Brexit also confers freedom to shape entirely new environmental UK policy. The combined scientific expertise and practical services provided by academia and NGOs make them well placed to inform the environmental debate and shape UK policies which benefit both society and the environment. We must think creatively about innovative solutions such as integrated fishery and land management programmes and increasingly dense urban development combined with rewilding initiatives.
Perhaps the greatest UK environmental threat brought by Brexit is the potential barriers to international research funding flows and international conservation partnerships. Environmental phenomena don’t pay heed to political borders – animals migrate across continents and weather systems span the whole globe. In the UK, post-Brexit environmental research and conservation efforts must continue to match the international scale of the issues they seek to address. From citizen-science projects and social media campaigns to individual blogs and water-cooler conversations we must see Brexit as all-the-more reason to maintain effective links between UK, European and global environmental movements. Thankfully, with regards to climate change at least, the Paris Agreement seems mostly Brexit-proof (although whether it is Trump-proof is another matter).

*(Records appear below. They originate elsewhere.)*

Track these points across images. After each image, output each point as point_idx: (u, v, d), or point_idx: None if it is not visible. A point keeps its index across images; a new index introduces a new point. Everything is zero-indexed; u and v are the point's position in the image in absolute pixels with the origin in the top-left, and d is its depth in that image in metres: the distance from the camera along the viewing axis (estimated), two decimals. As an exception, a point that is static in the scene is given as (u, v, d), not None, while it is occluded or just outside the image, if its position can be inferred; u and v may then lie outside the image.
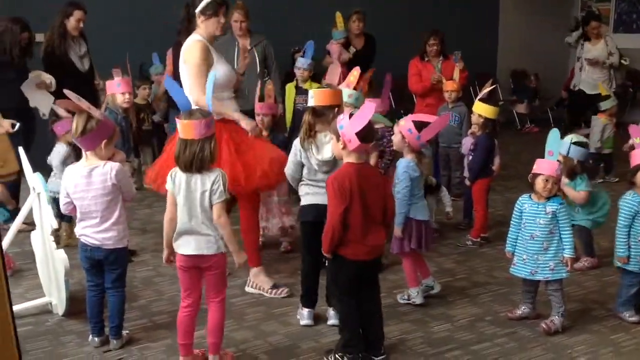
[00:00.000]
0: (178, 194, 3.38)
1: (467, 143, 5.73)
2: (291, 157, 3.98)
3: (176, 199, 3.39)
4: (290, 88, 6.65)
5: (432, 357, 3.76)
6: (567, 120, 9.67)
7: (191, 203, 3.37)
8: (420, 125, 4.21)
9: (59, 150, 5.19)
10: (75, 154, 5.10)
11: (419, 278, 4.44)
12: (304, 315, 4.12)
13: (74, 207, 3.69)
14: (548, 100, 11.34)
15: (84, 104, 3.56)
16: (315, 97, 3.87)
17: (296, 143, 3.96)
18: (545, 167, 3.91)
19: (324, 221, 3.59)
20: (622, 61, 9.34)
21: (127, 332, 3.93)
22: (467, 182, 5.68)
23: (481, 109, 5.49)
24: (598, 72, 8.82)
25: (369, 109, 3.40)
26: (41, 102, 5.84)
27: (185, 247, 3.41)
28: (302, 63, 6.55)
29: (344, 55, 7.32)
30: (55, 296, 4.20)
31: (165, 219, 3.46)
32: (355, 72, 4.48)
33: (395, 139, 4.32)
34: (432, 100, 7.09)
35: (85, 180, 3.61)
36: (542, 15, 11.76)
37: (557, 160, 3.92)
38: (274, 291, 4.54)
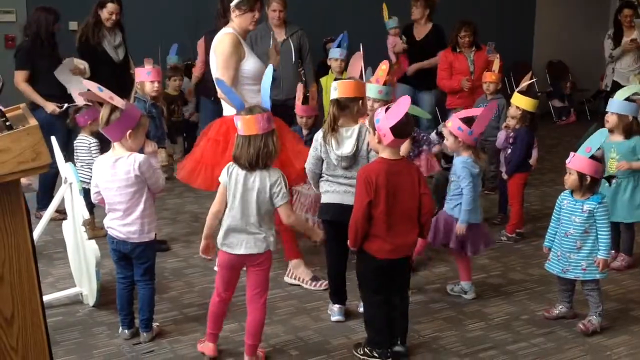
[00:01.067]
0: (232, 190, 3.32)
1: (502, 136, 5.60)
2: (311, 152, 3.91)
3: (227, 194, 3.33)
4: (326, 81, 6.55)
5: (467, 356, 3.68)
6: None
7: (246, 201, 3.31)
8: (468, 121, 4.12)
9: (83, 141, 5.23)
10: (100, 145, 5.13)
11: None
12: (334, 312, 4.06)
13: (102, 197, 3.67)
14: (584, 92, 11.11)
15: (106, 94, 3.50)
16: (339, 88, 3.79)
17: (317, 137, 3.88)
18: (583, 165, 3.76)
19: (342, 221, 3.55)
20: None
21: (157, 324, 3.89)
22: (504, 176, 5.56)
23: (520, 102, 5.36)
24: (633, 63, 8.57)
25: (405, 104, 3.32)
26: (76, 88, 5.84)
27: (236, 246, 3.35)
28: (337, 53, 6.46)
29: (397, 46, 7.17)
30: (86, 286, 4.18)
31: (212, 211, 3.41)
32: (384, 66, 4.37)
33: (449, 142, 4.23)
34: (464, 93, 6.97)
35: (111, 171, 3.57)
36: (579, 5, 11.52)
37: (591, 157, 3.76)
38: (314, 283, 4.50)
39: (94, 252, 3.96)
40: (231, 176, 3.31)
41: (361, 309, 3.96)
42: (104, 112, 3.53)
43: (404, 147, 4.49)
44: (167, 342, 3.77)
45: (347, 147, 3.79)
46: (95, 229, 4.94)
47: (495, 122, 6.38)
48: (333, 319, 4.05)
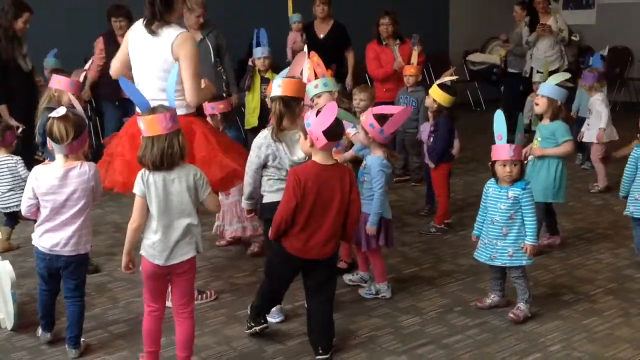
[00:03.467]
0: (152, 199, 3.16)
1: (425, 129, 5.60)
2: (253, 160, 3.77)
3: (148, 204, 3.17)
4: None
5: (404, 354, 3.63)
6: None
7: (172, 204, 3.17)
8: (382, 118, 4.06)
9: (6, 162, 5.05)
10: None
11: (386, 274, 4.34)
12: (273, 314, 3.95)
13: (37, 209, 3.49)
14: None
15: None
16: (283, 86, 3.70)
17: (260, 141, 3.76)
18: (500, 152, 3.79)
19: None
20: (573, 37, 9.32)
21: (84, 339, 3.72)
22: (432, 165, 5.53)
23: (436, 95, 5.33)
24: (549, 49, 8.77)
25: (333, 108, 3.28)
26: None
27: (163, 257, 3.20)
28: (260, 52, 6.32)
29: (297, 43, 7.00)
30: (2, 310, 3.94)
31: (132, 227, 3.22)
32: (308, 63, 4.29)
33: (360, 136, 4.16)
34: (392, 85, 6.98)
35: (60, 182, 3.42)
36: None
37: (508, 142, 3.78)
38: (203, 295, 4.30)
39: (8, 273, 3.74)
40: (147, 184, 3.16)
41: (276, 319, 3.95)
42: (65, 126, 3.34)
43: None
44: (93, 362, 3.59)
45: (301, 152, 3.68)
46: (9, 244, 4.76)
47: (414, 114, 6.39)
48: (275, 321, 3.93)
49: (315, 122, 3.27)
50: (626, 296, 4.24)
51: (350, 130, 4.36)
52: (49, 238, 3.47)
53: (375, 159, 4.09)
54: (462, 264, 4.79)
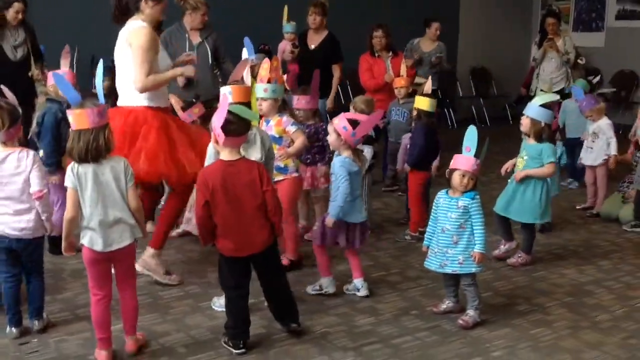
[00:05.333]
0: (85, 189, 3.34)
1: (406, 139, 5.75)
2: (208, 162, 3.95)
3: (80, 196, 3.35)
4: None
5: (351, 350, 3.77)
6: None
7: (104, 195, 3.35)
8: (355, 122, 4.22)
9: None
10: None
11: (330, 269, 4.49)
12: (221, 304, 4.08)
13: None
14: (506, 97, 11.42)
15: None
16: (234, 93, 3.88)
17: (211, 149, 3.94)
18: (462, 162, 3.93)
19: None
20: (579, 60, 9.40)
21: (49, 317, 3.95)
22: (407, 168, 5.68)
23: (418, 103, 5.51)
24: (555, 70, 8.87)
25: (225, 102, 3.44)
26: None
27: (100, 244, 3.38)
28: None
29: (285, 53, 7.00)
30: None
31: (66, 218, 3.43)
32: (266, 64, 4.44)
33: (331, 138, 4.31)
34: (383, 96, 7.08)
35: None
36: (502, 12, 11.84)
37: (475, 156, 3.94)
38: (169, 277, 4.54)
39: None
40: (77, 175, 3.34)
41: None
42: (2, 115, 3.56)
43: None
44: (54, 341, 3.77)
45: (256, 154, 3.85)
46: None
47: (406, 125, 6.54)
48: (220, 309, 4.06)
49: (215, 120, 3.45)
50: (580, 310, 4.34)
51: (290, 128, 4.49)
52: (5, 221, 3.64)
53: (339, 158, 4.25)
54: (428, 271, 4.86)
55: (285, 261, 4.65)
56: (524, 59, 11.42)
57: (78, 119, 3.28)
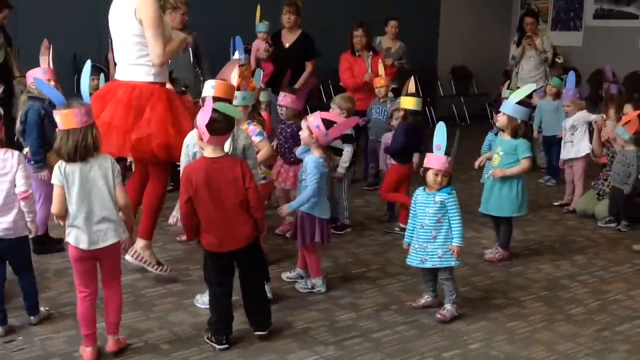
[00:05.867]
0: (71, 188, 3.40)
1: (387, 138, 5.85)
2: (182, 159, 4.03)
3: (66, 193, 3.41)
4: None
5: (332, 344, 3.85)
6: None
7: (90, 193, 3.41)
8: (329, 123, 4.31)
9: None
10: None
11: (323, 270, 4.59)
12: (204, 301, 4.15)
13: None
14: (487, 95, 11.54)
15: None
16: (217, 87, 3.94)
17: (186, 141, 4.02)
18: (434, 161, 4.03)
19: None
20: (557, 59, 9.53)
21: (47, 309, 4.04)
22: (389, 161, 5.80)
23: (405, 103, 5.62)
24: (534, 69, 9.00)
25: (209, 103, 3.51)
26: None
27: (85, 242, 3.44)
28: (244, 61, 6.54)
29: (260, 51, 7.04)
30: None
31: (53, 212, 3.49)
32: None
33: (303, 134, 4.39)
34: (363, 95, 7.15)
35: None
36: (483, 11, 11.97)
37: (446, 154, 4.03)
38: (160, 267, 4.62)
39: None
40: (66, 174, 3.39)
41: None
42: None
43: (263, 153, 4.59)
44: (39, 339, 3.81)
45: (225, 148, 3.91)
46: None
47: (386, 123, 6.64)
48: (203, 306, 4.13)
49: (199, 117, 3.53)
50: (555, 303, 4.45)
51: (255, 138, 4.51)
52: None
53: (312, 158, 4.34)
54: (408, 267, 4.95)
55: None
56: (504, 57, 11.57)
57: (65, 118, 3.33)
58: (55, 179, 3.41)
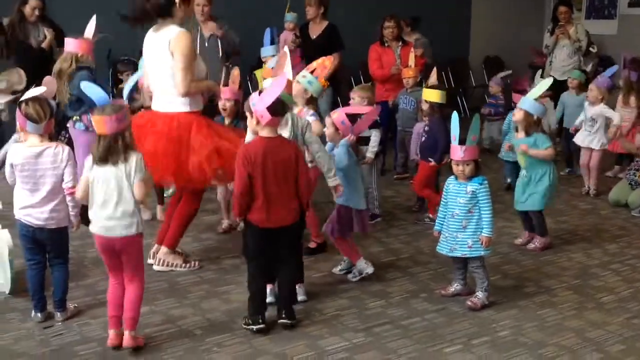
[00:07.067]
0: (95, 187, 3.50)
1: (418, 128, 5.87)
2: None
3: (90, 189, 3.51)
4: (260, 73, 6.70)
5: (362, 331, 3.90)
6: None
7: (112, 194, 3.48)
8: (354, 117, 4.36)
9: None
10: None
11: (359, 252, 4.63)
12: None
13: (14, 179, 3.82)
14: (520, 85, 11.43)
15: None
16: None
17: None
18: (452, 152, 4.09)
19: None
20: (590, 49, 9.42)
21: (76, 305, 4.10)
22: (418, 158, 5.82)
23: (429, 95, 5.62)
24: (567, 58, 8.92)
25: (279, 84, 3.60)
26: None
27: (102, 230, 3.53)
28: (268, 51, 6.62)
29: (287, 42, 7.13)
30: (0, 276, 4.31)
31: (76, 197, 3.65)
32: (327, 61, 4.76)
33: (328, 131, 4.44)
34: (392, 86, 7.23)
35: (35, 160, 3.73)
36: (515, 0, 11.86)
37: (460, 143, 4.04)
38: (187, 265, 4.73)
39: (6, 241, 4.11)
40: (95, 174, 3.49)
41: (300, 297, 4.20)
42: (38, 106, 3.72)
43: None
44: (77, 325, 3.93)
45: (285, 133, 4.03)
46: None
47: (413, 113, 6.66)
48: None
49: (260, 100, 3.62)
50: (585, 292, 4.45)
51: (309, 118, 4.58)
52: (30, 213, 3.79)
53: (341, 148, 4.40)
54: (438, 256, 4.98)
55: (312, 244, 4.95)
56: (538, 47, 11.43)
57: (98, 124, 3.44)
58: (87, 169, 3.52)
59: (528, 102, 5.03)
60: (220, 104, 5.35)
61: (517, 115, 5.10)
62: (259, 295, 3.88)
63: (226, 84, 5.52)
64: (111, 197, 3.49)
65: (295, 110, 4.63)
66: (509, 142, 5.62)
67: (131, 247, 3.59)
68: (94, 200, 3.53)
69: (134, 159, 3.50)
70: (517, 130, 5.19)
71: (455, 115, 4.10)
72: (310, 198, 3.92)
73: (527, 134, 5.04)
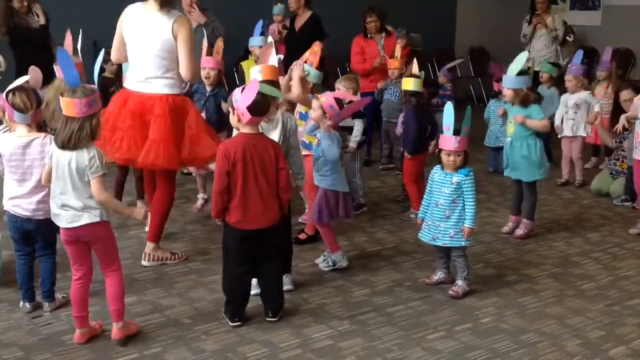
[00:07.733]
0: (54, 170, 3.46)
1: (401, 118, 5.92)
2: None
3: (52, 173, 3.49)
4: (247, 65, 6.74)
5: (347, 319, 3.97)
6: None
7: (70, 181, 3.44)
8: (341, 103, 4.40)
9: None
10: None
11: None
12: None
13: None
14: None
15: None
16: (262, 71, 4.13)
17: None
18: (444, 142, 4.12)
19: None
20: (567, 38, 9.49)
21: (64, 295, 4.10)
22: (407, 156, 5.83)
23: (404, 84, 5.68)
24: (544, 48, 9.00)
25: (254, 85, 3.61)
26: None
27: (64, 221, 3.50)
28: (257, 42, 6.65)
29: (274, 34, 7.20)
30: (-11, 266, 4.35)
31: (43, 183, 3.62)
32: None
33: (315, 114, 4.48)
34: (376, 77, 7.29)
35: (22, 151, 3.74)
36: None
37: (454, 134, 4.10)
38: (175, 257, 4.77)
39: (-5, 233, 4.13)
40: (53, 157, 3.47)
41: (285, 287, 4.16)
42: (25, 97, 3.71)
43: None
44: (65, 315, 3.96)
45: (275, 137, 4.03)
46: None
47: (398, 104, 6.71)
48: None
49: (241, 98, 3.62)
50: (566, 279, 4.54)
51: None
52: (19, 204, 3.81)
53: (326, 136, 4.43)
54: (422, 246, 5.06)
55: (303, 235, 5.00)
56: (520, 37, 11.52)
57: (66, 106, 3.37)
58: (48, 160, 3.50)
59: (510, 79, 5.09)
60: (204, 73, 5.48)
61: (507, 94, 5.17)
62: (237, 295, 3.87)
63: (210, 54, 5.59)
64: (73, 183, 3.42)
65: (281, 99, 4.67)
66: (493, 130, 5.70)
67: (97, 236, 3.53)
68: (54, 187, 3.47)
69: (91, 153, 3.41)
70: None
71: (449, 105, 4.14)
72: (289, 198, 3.89)
73: (525, 106, 5.11)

Post-Brexit environmental disaster scenarios have been well documented; indeed, the rhetoric of the wider environmental movement is often criticised for being too heavily laden with doomsday scenarios. But now the referendum result dust has settled we can make the choice to see Brexit as an opportunity to reframe the environmental conversation in a positive light. EU-driven environmental protection has been good, but it has not been perfect. More can be done.
Whilst the longer term ramifications of the referendum result and the Brexit process itself remain to be seen, there is no time to waste in taking action. So let’s roll up our sleeves and get stuck in by keeping up to date with plans for post-Brexit environmental policy, by developing Brexit-based environmental solutions which capitalise on the UK’s leading academic ability in policy evaluation and ecological science, and most importantly by driving collaboration between NGOs, scientists, industry, government and the public on both a national and international stage.